EXERCISE REQUIREMENTS
Each record that follows should be repeated exactly, minus any images.

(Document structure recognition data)

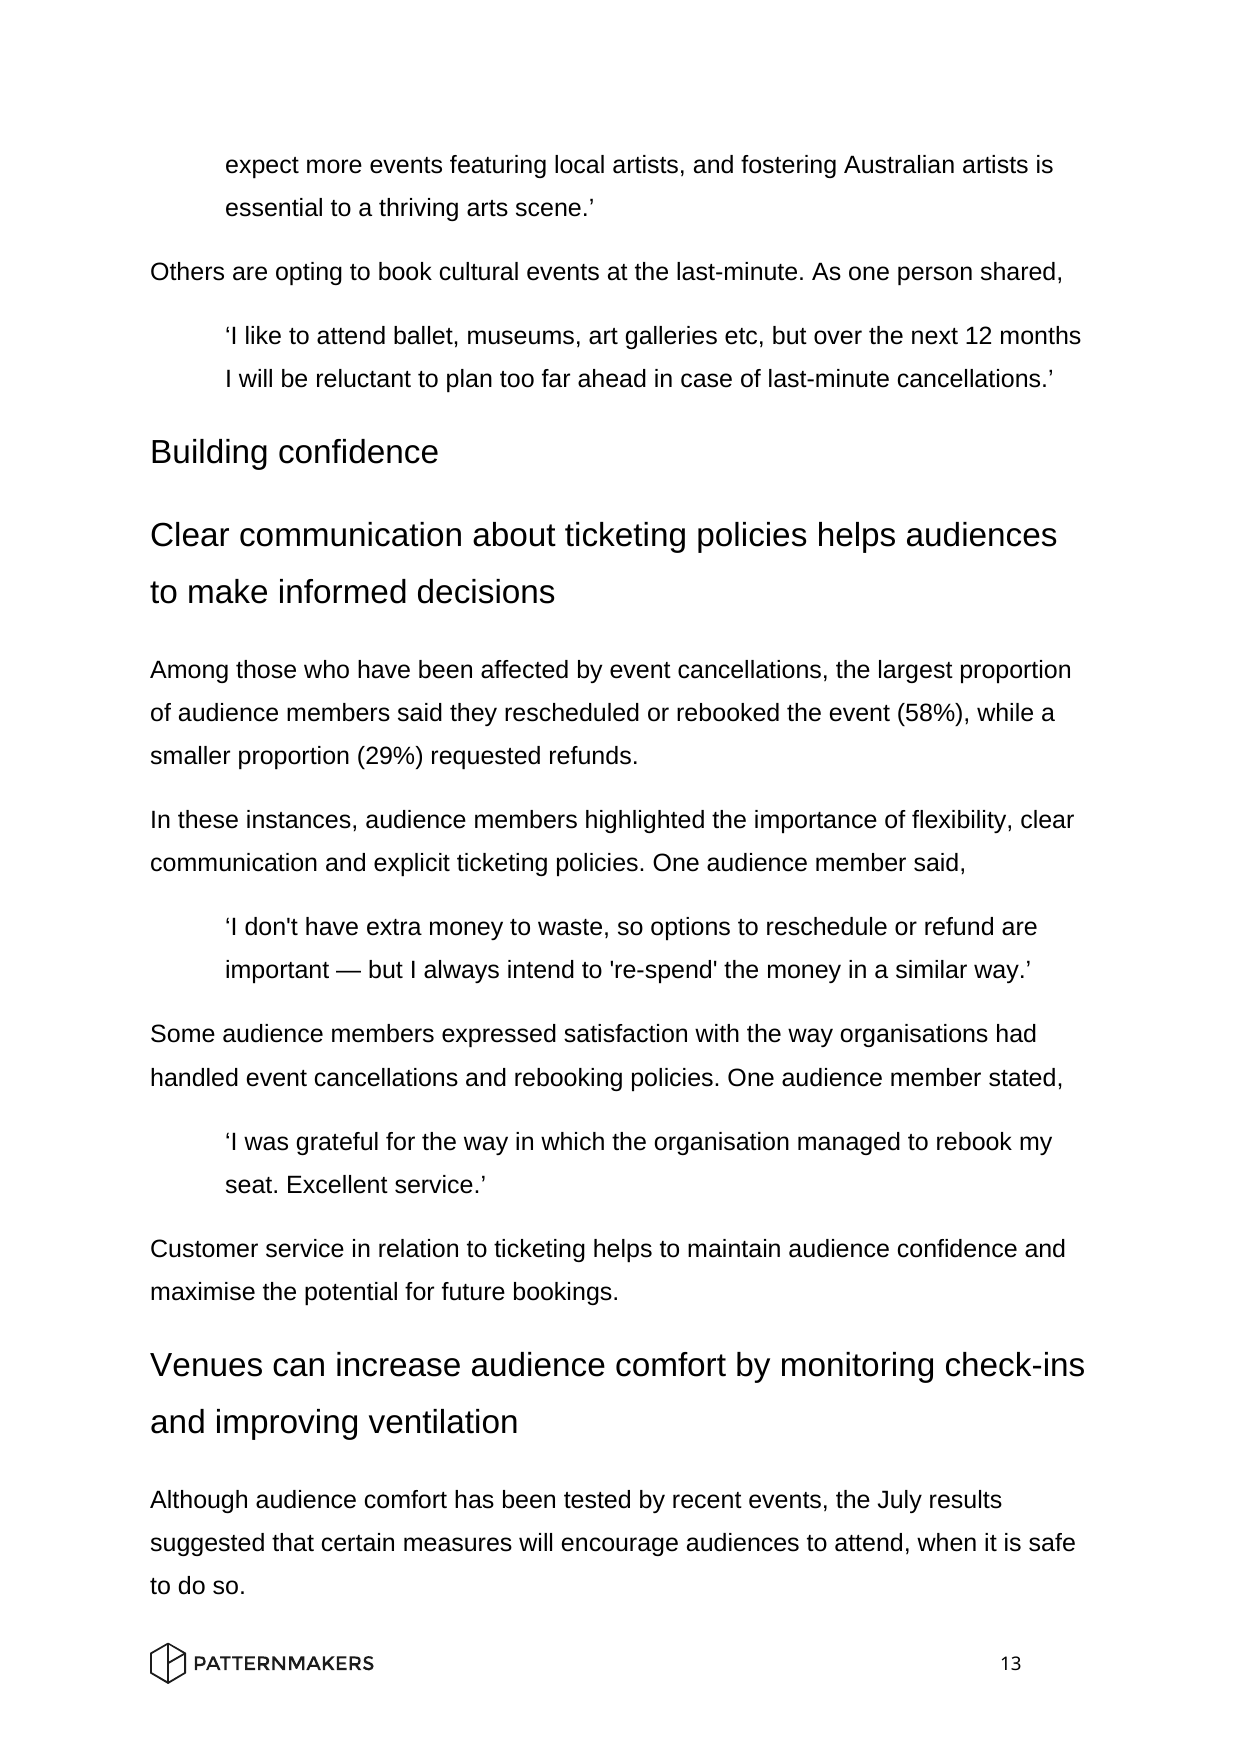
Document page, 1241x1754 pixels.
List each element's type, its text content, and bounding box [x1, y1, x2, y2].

subtitle Clear communication about ticketing policies helps audiences to make informed decisions [150, 515, 1090, 611]
text In these instances, audience members highlighted the importance of flexibility, clear communication and explicit ticketing policies. One audience member said, [150, 805, 1090, 877]
subtitle Building confidence [150, 432, 1090, 471]
text Among those who have been affected by event cancellations, the largest proportion of audience members said they rescheduled or rebooked the event (58%), while a smaller proportion (29%) requested refunds. [150, 655, 1090, 770]
text Customer service in relation to ticketing helps to maintain audience confidence and maximise the potential for future bookings. [150, 1234, 1090, 1306]
text Others are opting to book cultural events at the last-minute. As one person shared, [150, 257, 1090, 286]
text Although audience comfort has been tested by recent events, the July results suggested that certain measures will encourage audiences to attend, when it is safe to do so. [150, 1485, 1090, 1600]
text Some audience members expressed satisfaction with the way organisations had handled event cancellations and rebooking policies. One audience member stated, [150, 1019, 1090, 1091]
text ‘I like to attend ballet, museums, art galleries etc, but over the next 12 months I will be reluctant to plan too far ahead in case of last-minute cancellations.’ [225, 321, 1090, 393]
subtitle Venues can increase audience comfort by monitoring check-ins and improving ventilation [150, 1345, 1090, 1441]
text ‘I was grateful for the way in which the organisation managed to rebook my seat. Excellent service.’ [225, 1127, 1090, 1198]
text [225, 150, 1090, 222]
text ‘I don't have extra money to waste, so options to reschedule or refund are important — but I always intend to 're-spend' the money in a similar way.’ [225, 912, 1090, 984]
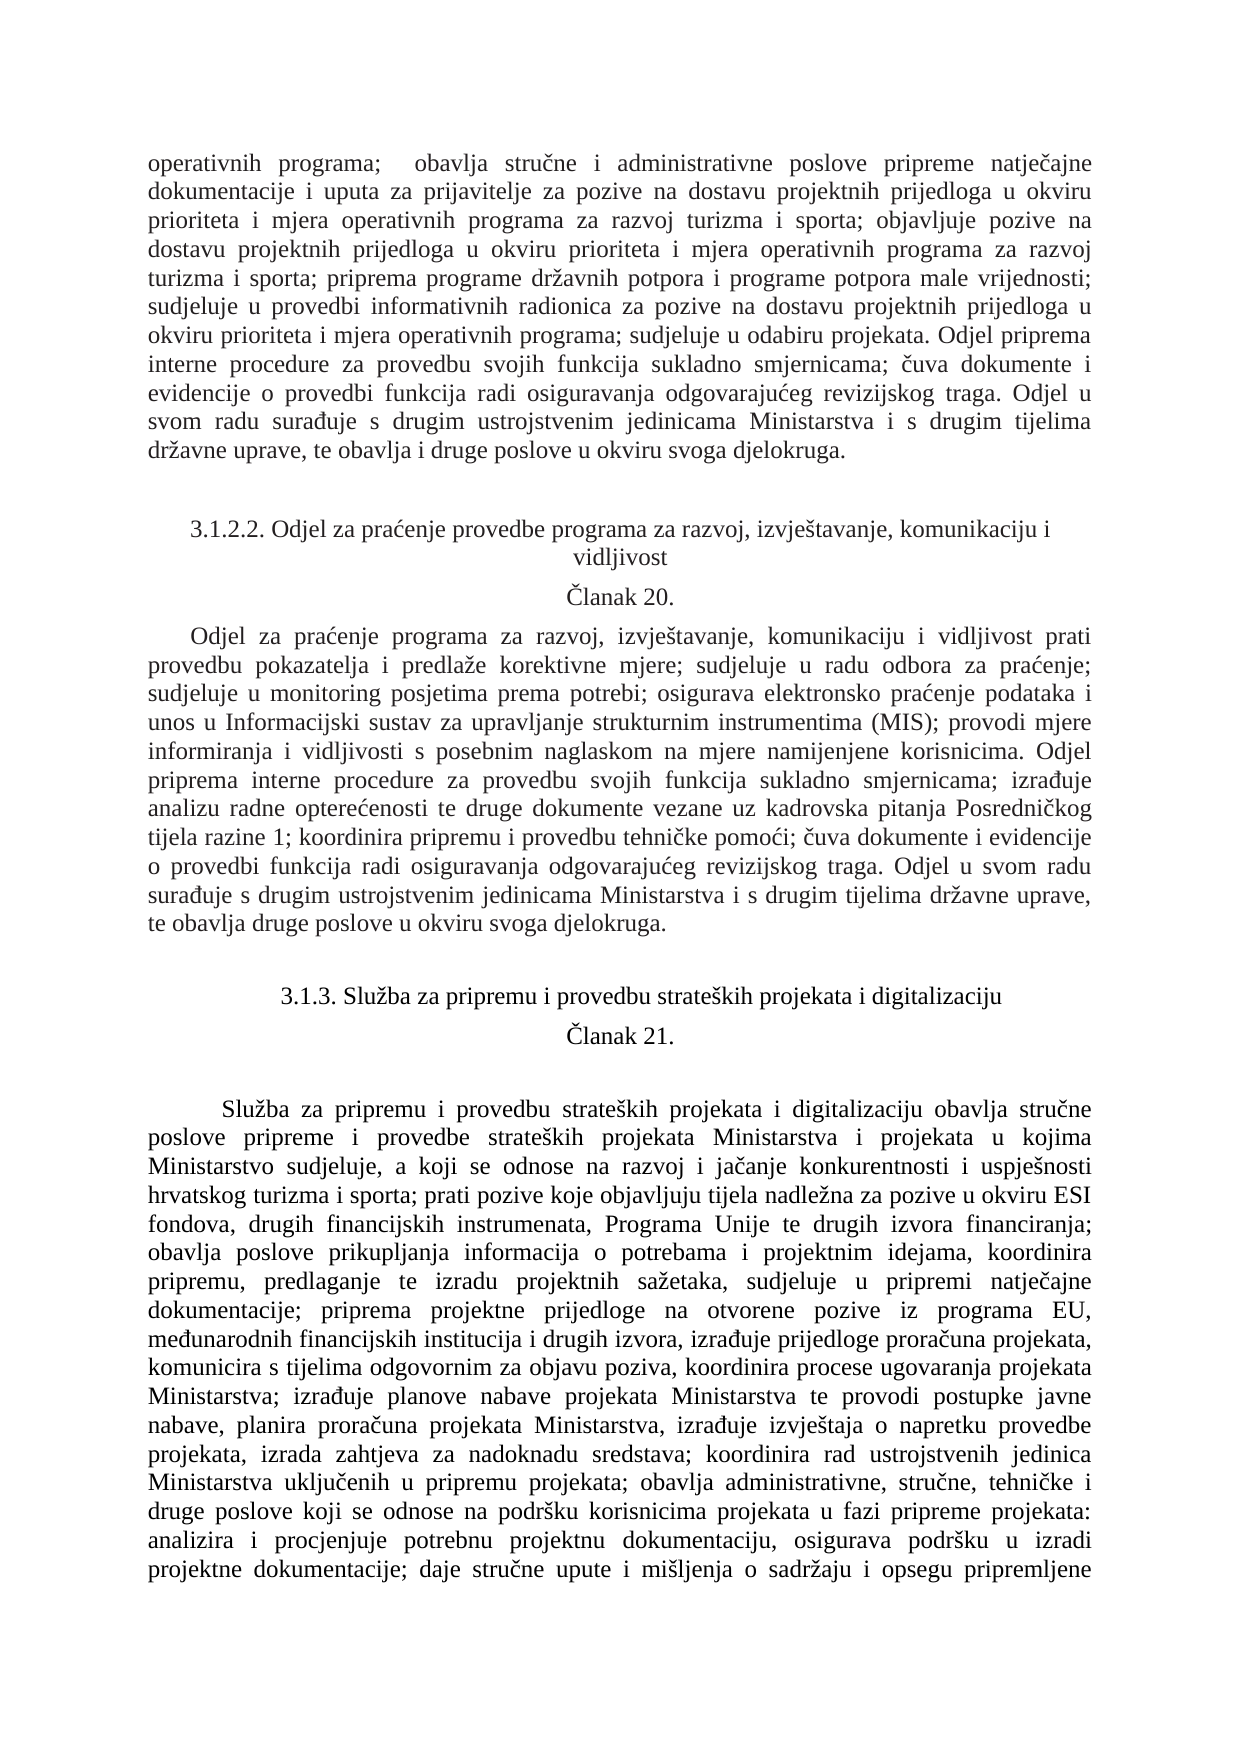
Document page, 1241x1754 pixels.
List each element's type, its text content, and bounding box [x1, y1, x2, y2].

ANSWER TO THIS EXERCISE
Document page, 1241x1754 pixels.
List each element's type, its text content, and bounding box [x1, y1, x2, y2].

subtitle Clear communication about ticketing policies helps audiences to make informed decisions [150, 515, 1090, 611]
text In these instances, audience members highlighted the importance of flexibility, clear communication and explicit ticketing policies. One audience member said, [150, 805, 1090, 877]
subtitle Building confidence [150, 432, 1090, 471]
text Among those who have been affected by event cancellations, the largest proportion of audience members said they rescheduled or rebooked the event (58%), while a smaller proportion (29%) requested refunds. [150, 655, 1090, 770]
text Customer service in relation to ticketing helps to maintain audience confidence and maximise the potential for future bookings. [150, 1234, 1090, 1306]
text Others are opting to book cultural events at the last-minute. As one person shared, [150, 257, 1090, 286]
text Although audience comfort has been tested by recent events, the July results suggested that certain measures will encourage audiences to attend, when it is safe to do so. [150, 1485, 1090, 1600]
text Some audience members expressed satisfaction with the way organisations had handled event cancellations and rebooking policies. One audience member stated, [150, 1019, 1090, 1091]
text ‘I like to attend ballet, museums, art galleries etc, but over the next 12 months I will be reluctant to plan too far ahead in case of last-minute cancellations.’ [225, 321, 1090, 393]
subtitle Venues can increase audience comfort by monitoring check-ins and improving ventilation [150, 1345, 1090, 1441]
text ‘I was grateful for the way in which the organisation managed to rebook my seat. Excellent service.’ [225, 1127, 1090, 1198]
text [225, 150, 1090, 222]
text ‘I don't have extra money to waste, so options to reschedule or refund are important — but I always intend to 're-spend' the money in a similar way.’ [225, 912, 1090, 984]
Document page, 1241x1754 pixels.
List each element's type, its text content, and bounding box [x1, y1, x2, y2].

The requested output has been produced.